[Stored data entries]
BEGIN

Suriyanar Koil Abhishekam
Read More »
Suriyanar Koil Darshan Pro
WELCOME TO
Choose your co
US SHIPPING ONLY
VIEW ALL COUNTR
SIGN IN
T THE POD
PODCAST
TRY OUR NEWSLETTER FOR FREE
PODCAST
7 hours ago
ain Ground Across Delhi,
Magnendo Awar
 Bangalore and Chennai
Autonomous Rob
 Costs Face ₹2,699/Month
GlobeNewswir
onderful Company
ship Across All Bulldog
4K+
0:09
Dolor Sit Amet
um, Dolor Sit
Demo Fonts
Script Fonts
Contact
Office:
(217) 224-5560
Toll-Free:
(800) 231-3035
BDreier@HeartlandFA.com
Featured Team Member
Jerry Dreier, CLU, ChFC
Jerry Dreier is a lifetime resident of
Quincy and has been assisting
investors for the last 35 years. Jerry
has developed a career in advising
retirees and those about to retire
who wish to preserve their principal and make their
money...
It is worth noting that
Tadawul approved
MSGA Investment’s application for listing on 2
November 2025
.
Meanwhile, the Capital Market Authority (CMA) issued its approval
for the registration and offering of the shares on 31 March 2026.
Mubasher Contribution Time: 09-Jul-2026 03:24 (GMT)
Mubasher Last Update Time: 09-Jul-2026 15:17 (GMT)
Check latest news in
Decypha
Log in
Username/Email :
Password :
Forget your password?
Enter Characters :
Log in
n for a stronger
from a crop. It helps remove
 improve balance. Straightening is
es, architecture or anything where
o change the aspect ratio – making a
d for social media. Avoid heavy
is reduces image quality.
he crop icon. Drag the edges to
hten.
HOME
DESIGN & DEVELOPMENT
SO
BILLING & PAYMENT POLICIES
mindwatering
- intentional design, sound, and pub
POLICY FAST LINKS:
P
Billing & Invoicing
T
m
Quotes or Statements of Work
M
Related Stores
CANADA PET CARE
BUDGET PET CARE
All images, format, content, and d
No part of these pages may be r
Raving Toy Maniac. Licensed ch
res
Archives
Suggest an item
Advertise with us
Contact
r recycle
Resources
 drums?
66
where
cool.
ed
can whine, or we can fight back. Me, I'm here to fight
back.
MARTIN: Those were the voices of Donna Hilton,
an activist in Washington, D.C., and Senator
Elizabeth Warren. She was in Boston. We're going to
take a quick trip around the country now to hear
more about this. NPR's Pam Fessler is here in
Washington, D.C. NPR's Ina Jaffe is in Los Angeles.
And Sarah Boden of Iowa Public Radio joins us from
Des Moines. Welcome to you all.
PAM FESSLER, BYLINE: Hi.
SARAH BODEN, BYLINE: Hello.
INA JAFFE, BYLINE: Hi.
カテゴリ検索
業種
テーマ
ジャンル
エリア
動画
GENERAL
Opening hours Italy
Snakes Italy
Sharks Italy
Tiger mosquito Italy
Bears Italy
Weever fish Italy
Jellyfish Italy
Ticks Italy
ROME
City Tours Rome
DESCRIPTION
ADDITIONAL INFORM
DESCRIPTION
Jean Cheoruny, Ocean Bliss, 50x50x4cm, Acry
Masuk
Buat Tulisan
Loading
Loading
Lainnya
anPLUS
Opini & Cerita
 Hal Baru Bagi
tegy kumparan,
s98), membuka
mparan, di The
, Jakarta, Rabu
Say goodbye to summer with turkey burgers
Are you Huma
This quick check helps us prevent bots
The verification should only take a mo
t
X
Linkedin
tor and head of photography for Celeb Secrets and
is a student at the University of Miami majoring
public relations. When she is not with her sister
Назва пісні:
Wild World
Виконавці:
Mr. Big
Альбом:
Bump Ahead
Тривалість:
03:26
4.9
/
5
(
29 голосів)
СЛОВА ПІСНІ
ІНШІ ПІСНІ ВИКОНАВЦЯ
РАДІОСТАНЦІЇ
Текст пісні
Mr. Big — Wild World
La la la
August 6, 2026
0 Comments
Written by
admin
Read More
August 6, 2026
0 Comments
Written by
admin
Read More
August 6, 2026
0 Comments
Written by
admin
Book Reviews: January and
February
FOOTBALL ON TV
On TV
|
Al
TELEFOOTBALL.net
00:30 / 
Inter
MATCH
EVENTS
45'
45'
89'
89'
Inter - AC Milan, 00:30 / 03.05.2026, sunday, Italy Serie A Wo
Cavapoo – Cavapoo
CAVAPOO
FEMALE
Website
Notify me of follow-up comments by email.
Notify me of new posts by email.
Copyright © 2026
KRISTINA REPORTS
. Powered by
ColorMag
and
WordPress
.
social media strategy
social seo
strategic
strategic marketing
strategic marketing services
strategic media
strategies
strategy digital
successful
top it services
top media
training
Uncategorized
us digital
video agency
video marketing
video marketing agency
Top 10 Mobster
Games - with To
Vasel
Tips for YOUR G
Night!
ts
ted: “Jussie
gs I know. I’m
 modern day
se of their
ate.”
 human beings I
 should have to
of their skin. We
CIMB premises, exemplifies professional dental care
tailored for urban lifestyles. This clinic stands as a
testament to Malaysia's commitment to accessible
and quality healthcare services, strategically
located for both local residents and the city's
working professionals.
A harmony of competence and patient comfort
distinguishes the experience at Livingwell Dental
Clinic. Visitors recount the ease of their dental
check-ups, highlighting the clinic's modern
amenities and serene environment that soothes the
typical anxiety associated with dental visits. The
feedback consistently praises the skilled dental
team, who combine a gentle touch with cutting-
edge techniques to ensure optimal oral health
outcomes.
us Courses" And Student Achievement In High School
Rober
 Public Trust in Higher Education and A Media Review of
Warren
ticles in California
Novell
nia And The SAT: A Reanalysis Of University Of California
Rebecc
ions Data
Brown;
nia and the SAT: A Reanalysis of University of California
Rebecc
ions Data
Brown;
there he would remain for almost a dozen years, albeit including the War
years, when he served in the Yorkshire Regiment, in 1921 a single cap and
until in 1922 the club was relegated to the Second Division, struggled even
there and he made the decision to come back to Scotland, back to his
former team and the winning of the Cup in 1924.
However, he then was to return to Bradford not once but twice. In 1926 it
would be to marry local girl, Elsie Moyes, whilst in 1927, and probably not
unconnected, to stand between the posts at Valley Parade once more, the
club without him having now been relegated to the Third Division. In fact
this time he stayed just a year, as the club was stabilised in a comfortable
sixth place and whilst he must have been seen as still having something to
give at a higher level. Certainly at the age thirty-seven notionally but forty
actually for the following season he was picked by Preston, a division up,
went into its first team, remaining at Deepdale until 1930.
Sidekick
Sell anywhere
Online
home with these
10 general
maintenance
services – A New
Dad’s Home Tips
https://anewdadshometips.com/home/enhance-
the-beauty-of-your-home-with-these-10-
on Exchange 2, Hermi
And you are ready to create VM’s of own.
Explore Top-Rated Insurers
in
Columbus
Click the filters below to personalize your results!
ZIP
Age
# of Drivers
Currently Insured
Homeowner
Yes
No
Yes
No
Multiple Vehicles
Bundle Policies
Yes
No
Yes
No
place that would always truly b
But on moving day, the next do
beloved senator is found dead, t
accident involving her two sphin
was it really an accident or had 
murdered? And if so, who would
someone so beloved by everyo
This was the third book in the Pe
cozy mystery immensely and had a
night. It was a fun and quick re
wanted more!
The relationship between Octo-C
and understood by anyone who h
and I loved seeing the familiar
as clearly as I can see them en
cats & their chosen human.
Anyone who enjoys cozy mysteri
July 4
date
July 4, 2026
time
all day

END

*THE PROBLEM*.
Starting at the line above that holds "The verification should only take a mo" and ending at the line that holds "Текст пісні", transcribe each line exactly and include no other lines.

*EXERCISE SOLUTION*.
The verification should only take a mo
t
X
Linkedin
tor and head of photography for Celeb Secrets and
is a student at the University of Miami majoring
public relations. When she is not with her sister
Назва пісні:
Wild World
Виконавці:
Mr. Big
Альбом:
Bump Ahead
Тривалість:
03:26
4.9
/
5
(
29 голосів)
СЛОВА ПІСНІ
ІНШІ ПІСНІ ВИКОНАВЦЯ
РАДІОСТАНЦІЇ
Текст пісні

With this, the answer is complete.